De même, la Région Languedoc-Roussillon a engagé une procédure spécifique relative au programme de réaménagement de locaux universitaires, qui avait fait l'objet d'un avenant modificatif d'avril 1997 précisant son coût, son contenu et le contexte administratif et financier des travaux, et pour lequel :

- la Région a achevé les travaux prévus dont elle assurait la maîtrise d'ouvrage ;

- l'Etat n'avait pas entièrement respecté ses engagements au 31 décembre 1998, une partie des travaux prévus sous maîtrise d'ouvrage Etat n'ayant pas été entrepris ;

- les locaux universitaires ainsi construits par la Région ont été remis en pleine propriété à l'Etat, dont le patrimoine se trouve augmenté en conséquence ;

- la Région estime donc que l'Etat s'est ainsi enrichi sans cause.

• Dans ses mémoires en réponse 119( * ) au nom de l'Etat , le Préfet de région estime notamment :

- " le non respect par l'Etat de ses engagements financiers - qui ne constituaient en fait que des objectifs - ne fait pas grief à la collectivité ... le recours n'est donc pas recevable " ;

- " [la loi du 29 juillet 1982] crée deux catégories de conventions ayant chacune une spécificité.

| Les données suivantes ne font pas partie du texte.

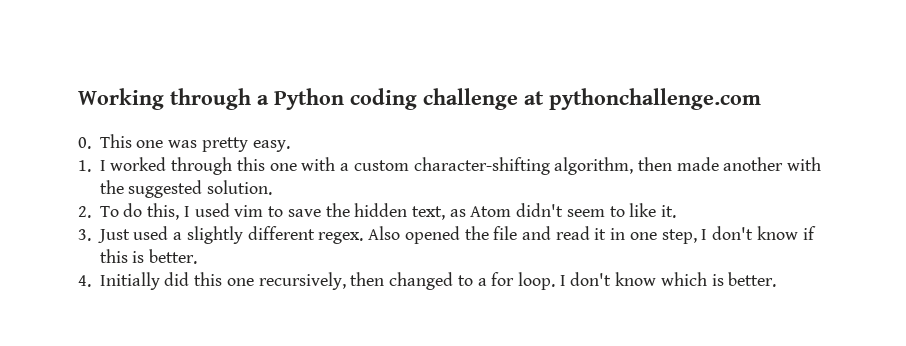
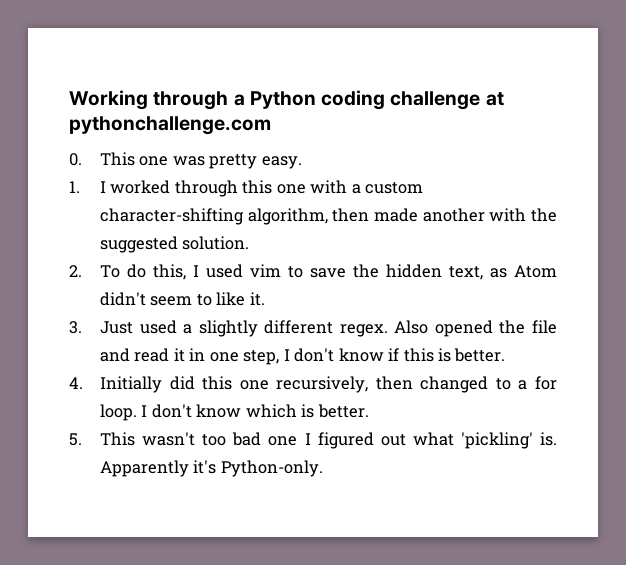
(777, 279) none -> [69,432,557,449] [100,460,323,477] // 5. This wasn't too bad one I figured out what 'pickling' is. Apparently it's Python-only.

La première d'entre elles qui répond à la nécessité de fixer des objectifs prioritaires et des engagements réciproques des parties est dénuée d'effet direct et sert de support cadre à la deuxième catégorie de conventions constituée par les contrats particuliers [les conventions d'application]... " ;

- " ... Par ailleurs la jurisprudence du Conseil d'Etat considère que les clauses du contrat de plan correspondent davantage à des objectifs ou à des programmes qu'à des obligations juridiques. Il convient d'ailleurs de noter que quatre décisions du Conseil d'Etat concluent au caractère non contraignant des contrats de plan [les arrêts évoqués infra CE 8 janvier 1988 Synchrotron, CE 15 février 1993 Région Nord - Pas-de-Calais, CE 25 octobre 1996 Estuaire écologie, CE 17 novembre 1995 Commune de Théziers] ..." ;

- " ... Les engagements financiers [ des contrats de plan ] ne sont pas irrévocables puisqu'ils sont subordonnées à l'ouverture de moyens financiers suffisants... La clause d'exonération de l'Etat peut être avancée dès lors que les chapitres budgétaires support [c'est-à-dire les chapitres contractualisés ] ne peuvent manifestement pas honorer leurs engagements par défaut d'inscription en loi de finances ; le contraire reviendrait à mettre en cause les pouvoirs du Parlement ... " ;

- " ... L'analyse de la réglementation et de la jurisprudence amène donc à conclure à l'absence d'effet direct du contrat et à son caractère non normatif du fait qu'il correspond davantage à des objectifs qu'à des obligations juridiques. En outre le contrat n'entraîne aucune conséquence directe quant à la réalisation effective des opérations ... ".

- s'agissant plus particulièrement du projet de bâtiments universitaires, " ... la Région ne peut apporter de preuves du préjudice subi ".

• Cette argumentation, selon laquelle les engagements des contrats de plan ne sont ni contraignants, ni irrévocables , revient à vider les contrats de plan de toute portée concrète : les contrats de plan ne seraient que des contrats d'objectifs.

Cette assertion est d'ailleurs cohérente avec l'idée selon laquelle les engagements des contrats de plan 2000-2006 sont " en pointillés " à partir de 2003.

Il s'agit là toutefois d'une assertion préoccupante à l'heure où les Régions viennent pour la plupart de signer les nouveaux contrats : il n'est pas sûr que le point de vue ainsi exprimé par l'Etat recouvre toujours la signification que les Régions accordent aux contrats de plan.

Sans doute convient-il donc que s'engage un débat parlementaire de fond sur la portée attachée aux contrats entre collectivités publiques.